The Fly serves as a great illustration of the era’s ambiguous feelings about scientific progress. On one hand, the movie wastes no time in extolling the possibilities of the new technology. The teleporter could make waste and famine things of the past, it could make mass transportation across worlds economically feasible. Helene, who is initially frightened by the device, is soothed by the reminder that all new technologies were scary when they were first invented. Before his accident, Andre is depicted as an eccentric, but hardly a dangerous one. He is prone to overwork and obsession but never to a point that endangers his safety or his relationship with his family. All the same, Andre’s punishment for recklessly pursuing a line of scientific discovery is as great as anything imposed on the mad scientists of the 30s and 40s. The movie does not even render a judgment on whether Andre made the right decision to destroy his research and equipment after deciding to kill himself. The promise of the technology has not diminished, and even if no living beings could be safely sent through the teleporter the device still has the ability to save millions of lives a year and make Francois billions in revenue.

Even at the end of the film, when all the cards are on the table, Andre is not denounced. Francois describes him as an explorer in a dangerous country, whose intentions were pure but died because he made a single mistake. This ambiguous treatment of the mad scientist is illustrative of the West’s changing feelings about scientists and scientific progress. On one hand, scientists were held up as paragons of rationality, whose insights would steer us through the dark ages of nationalism. You can see examples of these heroic scientists scatter throughout the decade’s sci-fi films. On the other hand, the rapid change of society brought about by individually harmless technologies (TVs, interstate highways, affordable air travel to name a few) was alarming for many people. Worse still, mixed in with the harmless conveniences were a few technologies that threatened far more than established routines (The hydrogen bomb and the ICBM chief among them). The average person in the 50s was unwilling to denounce all the conveniences that technology had wrought, but nor were they willing to accept these gifts uncritically.

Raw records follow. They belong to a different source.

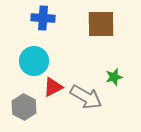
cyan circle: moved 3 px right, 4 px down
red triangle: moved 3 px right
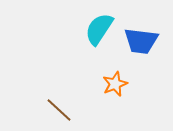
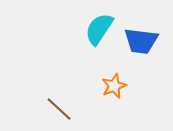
orange star: moved 1 px left, 2 px down
brown line: moved 1 px up
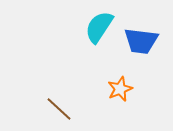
cyan semicircle: moved 2 px up
orange star: moved 6 px right, 3 px down
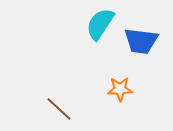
cyan semicircle: moved 1 px right, 3 px up
orange star: rotated 20 degrees clockwise
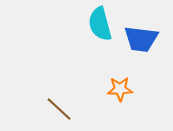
cyan semicircle: rotated 48 degrees counterclockwise
blue trapezoid: moved 2 px up
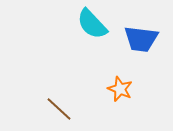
cyan semicircle: moved 8 px left; rotated 28 degrees counterclockwise
orange star: rotated 25 degrees clockwise
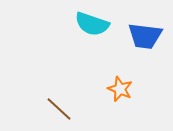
cyan semicircle: rotated 28 degrees counterclockwise
blue trapezoid: moved 4 px right, 3 px up
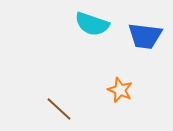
orange star: moved 1 px down
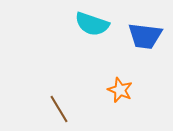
brown line: rotated 16 degrees clockwise
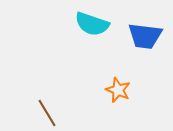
orange star: moved 2 px left
brown line: moved 12 px left, 4 px down
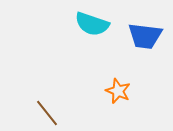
orange star: moved 1 px down
brown line: rotated 8 degrees counterclockwise
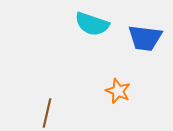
blue trapezoid: moved 2 px down
brown line: rotated 52 degrees clockwise
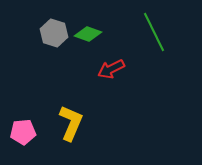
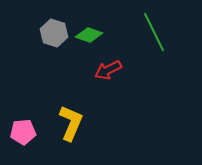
green diamond: moved 1 px right, 1 px down
red arrow: moved 3 px left, 1 px down
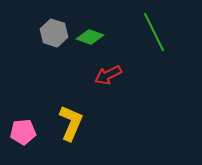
green diamond: moved 1 px right, 2 px down
red arrow: moved 5 px down
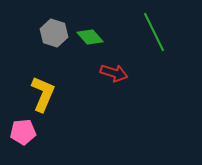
green diamond: rotated 28 degrees clockwise
red arrow: moved 6 px right, 2 px up; rotated 136 degrees counterclockwise
yellow L-shape: moved 28 px left, 29 px up
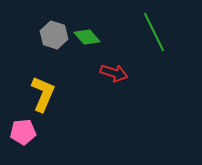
gray hexagon: moved 2 px down
green diamond: moved 3 px left
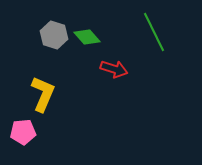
red arrow: moved 4 px up
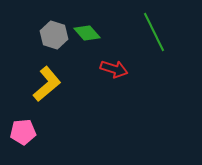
green diamond: moved 4 px up
yellow L-shape: moved 4 px right, 10 px up; rotated 27 degrees clockwise
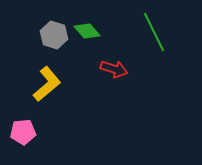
green diamond: moved 2 px up
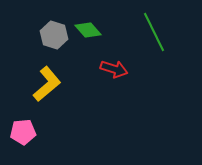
green diamond: moved 1 px right, 1 px up
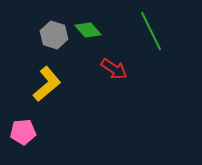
green line: moved 3 px left, 1 px up
red arrow: rotated 16 degrees clockwise
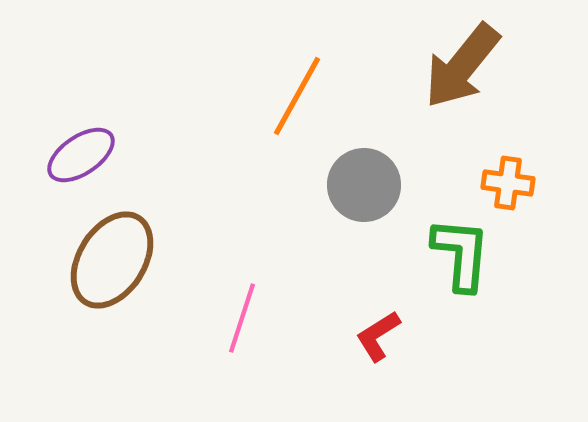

As a horror film, The Fly packs more punch than you would expect from any movie made in 1958 and produced by a major studio. In my review so far I have mentioned two scenes in particular, the image of Andre’s crushed body at the beginning of the film and the fly trapped in the spider’s web at the end. However, there are a few other images that stick-out in my recollection. When Andre, still wearing the sheet over his head, bends down over the bowl of milk his wife has brought him and begins to noisily drink. The sickening sounds give the viewer a chance to imagine all sorts of grotesque images, which even this film would be unable to show. When Andre’s mutated Fly-face is revealed it’s something of a letdown. The rubber mask is certainly not the worst (or even close to the worst) I have ever seen, but it lacks the level of grotesqueness needed to put it on par with the film’s most striking images and scenes. All the same, The Fly is an excellent showcase of the best parts of 1950s horror, both on the intellectual level and the visceral one. I would say it’s a shame that such a lovely movie has been so completely overshadowed by its remake; though in this case it can hardly be regretted as David Cronenberg’s The Fly (1986) is one of the all-time greatest horror/sci-fi movies.